DATASET ENTRIES »
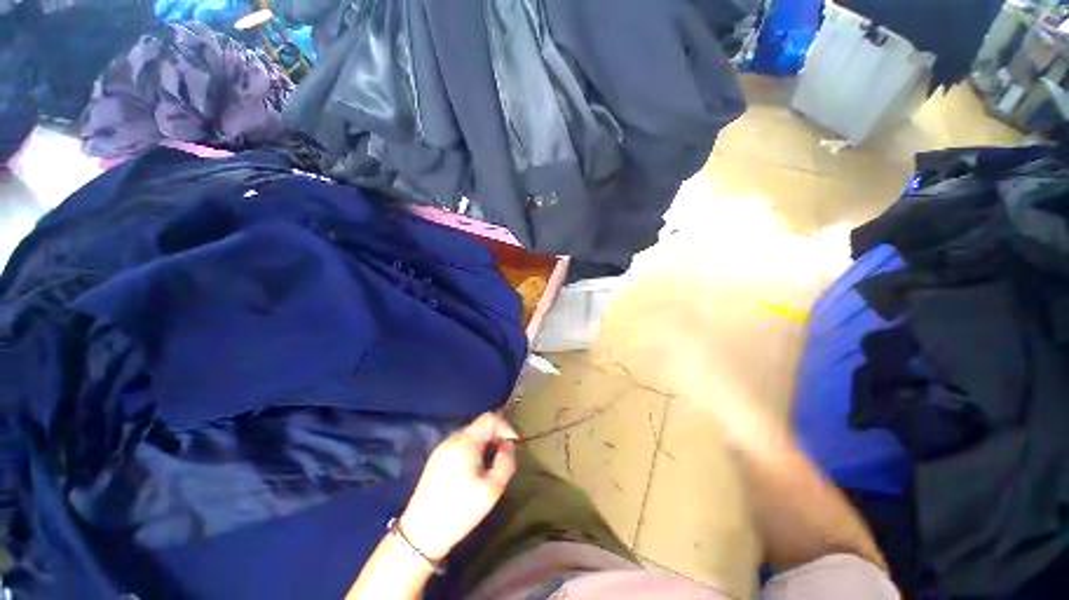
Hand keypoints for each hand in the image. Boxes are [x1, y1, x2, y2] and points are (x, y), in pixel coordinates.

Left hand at [398, 412, 517, 560]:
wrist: (420, 535)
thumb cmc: (459, 511)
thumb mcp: (492, 489)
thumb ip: (506, 462)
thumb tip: (508, 446)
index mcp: (465, 442)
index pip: (490, 418)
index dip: (506, 427)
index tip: (514, 445)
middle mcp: (452, 439)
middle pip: (480, 425)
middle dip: (496, 436)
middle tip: (504, 457)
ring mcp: (442, 448)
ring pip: (470, 435)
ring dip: (485, 444)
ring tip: (491, 465)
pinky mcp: (436, 459)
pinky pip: (460, 445)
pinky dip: (473, 450)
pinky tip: (474, 471)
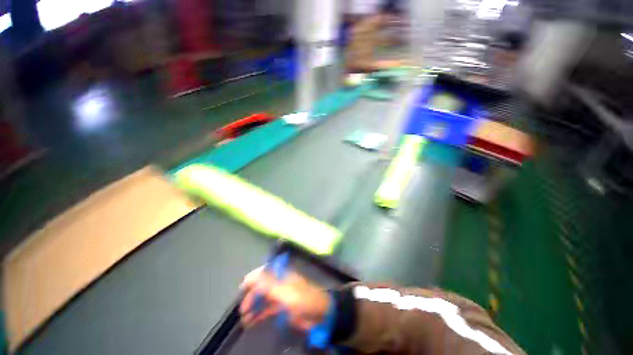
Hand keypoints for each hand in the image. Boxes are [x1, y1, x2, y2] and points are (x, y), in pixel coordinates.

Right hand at [239, 266, 330, 330]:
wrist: (320, 314)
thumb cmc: (304, 300)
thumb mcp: (286, 293)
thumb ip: (269, 285)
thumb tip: (253, 277)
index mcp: (282, 275)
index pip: (265, 271)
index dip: (253, 277)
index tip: (242, 288)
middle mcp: (280, 282)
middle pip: (262, 285)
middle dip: (251, 295)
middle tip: (243, 309)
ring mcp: (281, 294)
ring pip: (263, 298)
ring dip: (254, 307)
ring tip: (245, 319)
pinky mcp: (282, 306)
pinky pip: (267, 308)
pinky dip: (259, 314)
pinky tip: (252, 322)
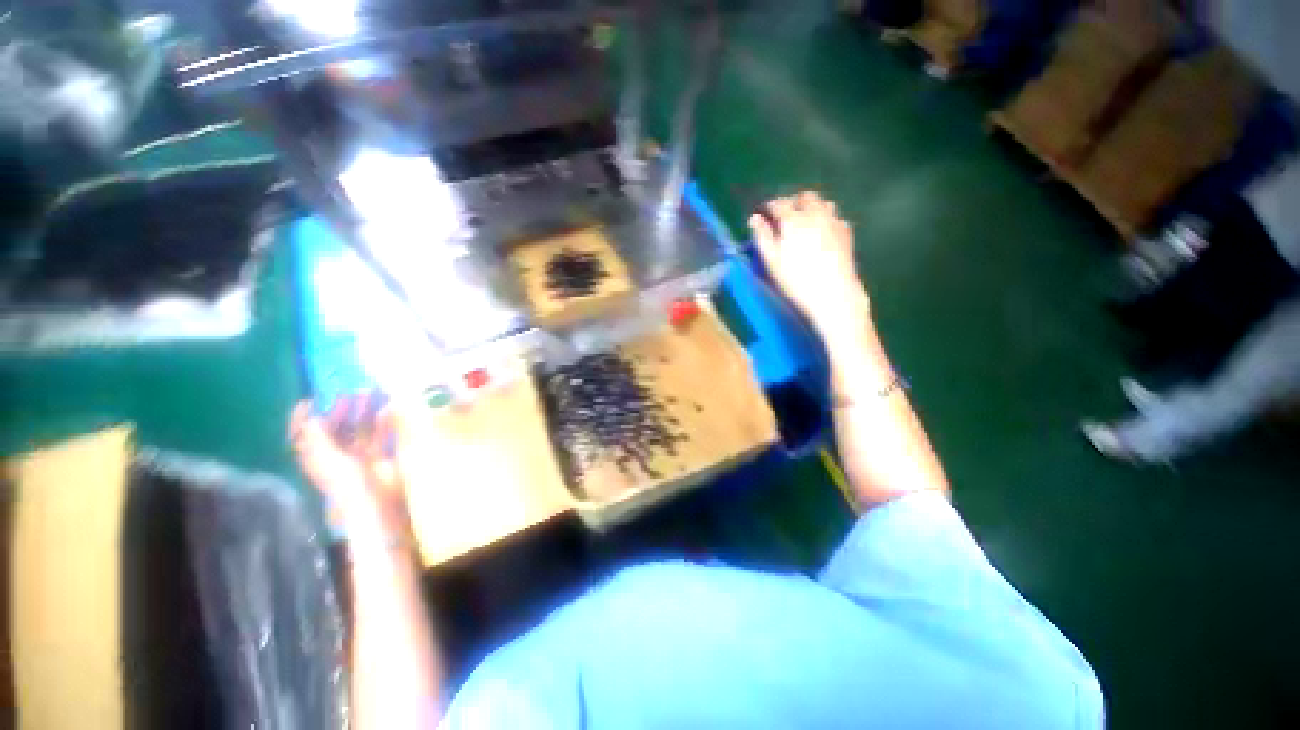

WORK INSTRUCTION »
Exact copy, pictures excluded: repeat the lines from the top of the material through the line with "thumb tip: (508, 446)".

RESULT »
Hand keypoints for each hand in the image. Boxes are [x1, y1, x2, y2] and points are (x, y), in pixel coordinates.

Left hand at [398, 412, 517, 560]:
wrist: (420, 535)
thumb cmc: (459, 511)
thumb mcp: (492, 489)
thumb ip: (506, 462)
thumb tip: (508, 446)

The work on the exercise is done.